As I mentioned before, I’m starting to read the McCain book that is the closest equivalent to the Obama book I was reading last week. And on the very first page, I ran across this. In fact, it’s the second paragraph in the preface:
I have spent much of my life choosing my own attitude, often carelessly, often for no better reason than to indulge a conceit. In those instances, my acts of self-determination were mistakes, some of which did no lasting harm, and serve now only to embarrass, and occasionally amuse, the old man who recalls them. Others I deeply regret.
One such indulgence of a conceit that he will regret is choosing Sarah Palin, because I believe that decision lost the election for him. It didn’t turn ME against him, but it did a lot of people.
I’ve struggled for words to explain the aspect of John McCain’s character that caused him, after his party rebelled over his preferred candidate (my man Joe) to choose Sarah Palin. I’ve used the term "fit of pique," but that didn’t describe it. In a recent column, I tried to explain it this way:
Second, as much as I admire and respect John McCain, and have for years, I was not enchanted by his choice. It was like, If I can’t have Joe Lieberman, I don’t care WHO it is; if this is what the base wants, they can have her. Which is not a good way to pick a potential future president.

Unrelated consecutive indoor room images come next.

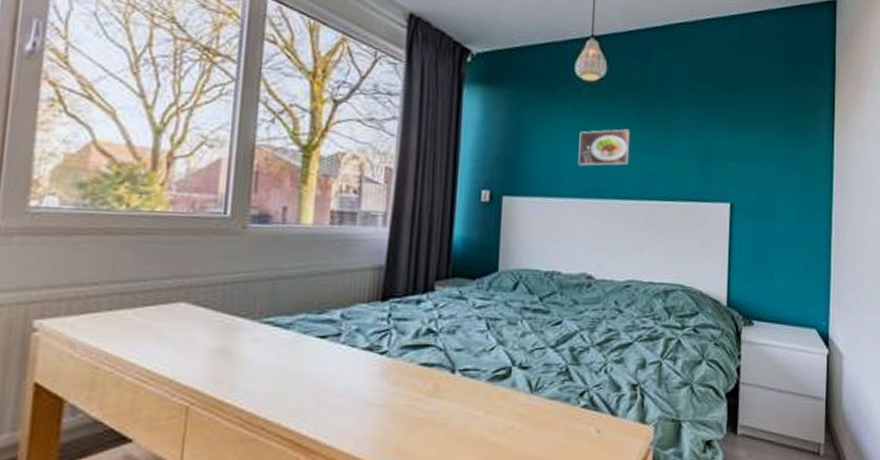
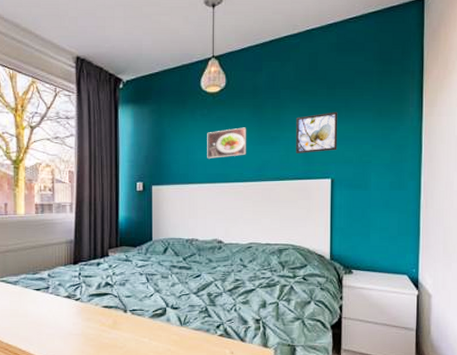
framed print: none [690,120,740,169] -> present [296,112,338,153]

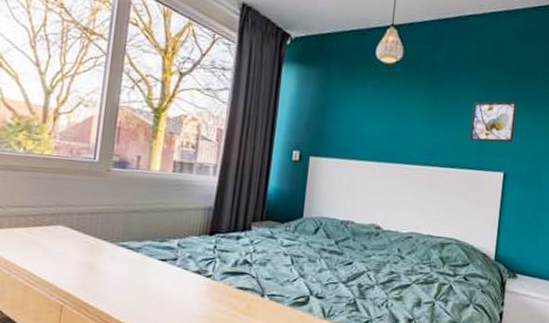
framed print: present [207,127,247,158] -> none [374,105,420,136]

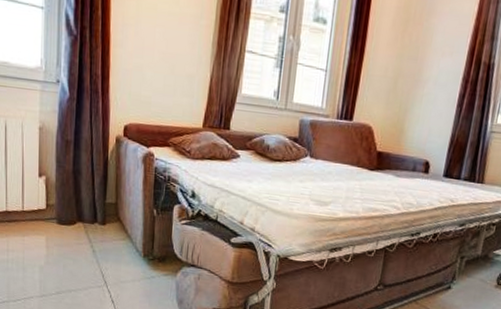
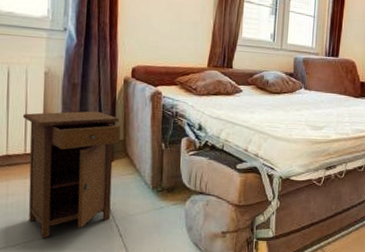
nightstand: none [20,169,113,297] -> present [22,111,121,238]

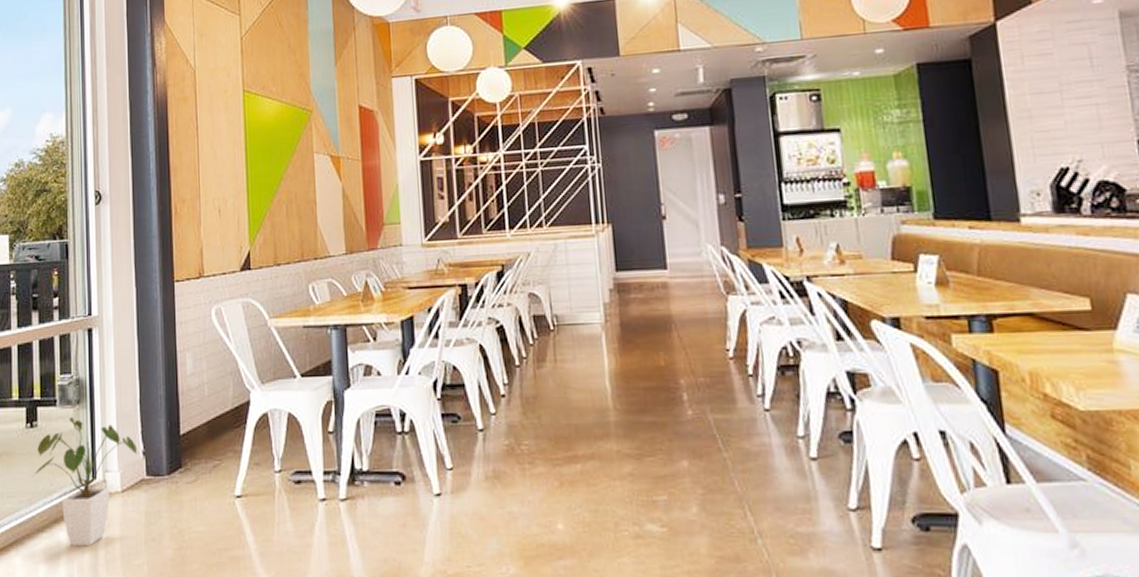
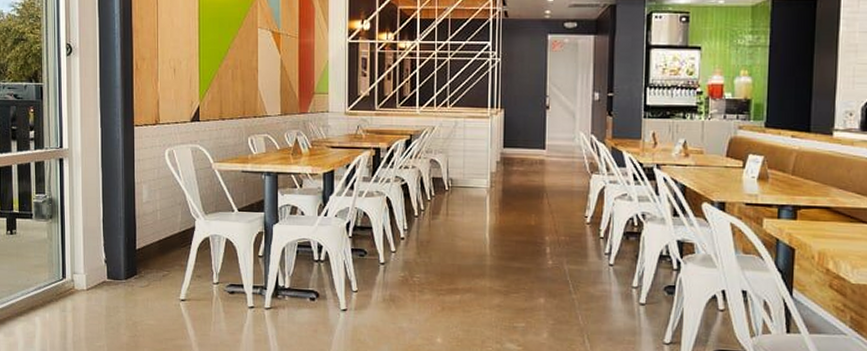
house plant: present [32,416,137,547] -> none [12,228,100,330]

But that didn’t quite state it either. But I think the above paragraph from his book did.
Choosing Joe Lieberman would have been an assertion of everything that is the best in John McCain. But when he couldn’t go with Joe (or decided he couldn’t, rightly or wrongly), he "chose an attitude" that was ironic, contrary, and spiteful toward his party. Or at least that was the way I interpreted it. He chose to say, "Is THIS what you want? Fine, take her."
Yes, it’s more complicated than that. There are things about Sarah Palin that John McCain liked — particularly the fact that she won election against her own party establishment. But there was always an unstated something that I felt MUST have been present for him to make such a decision.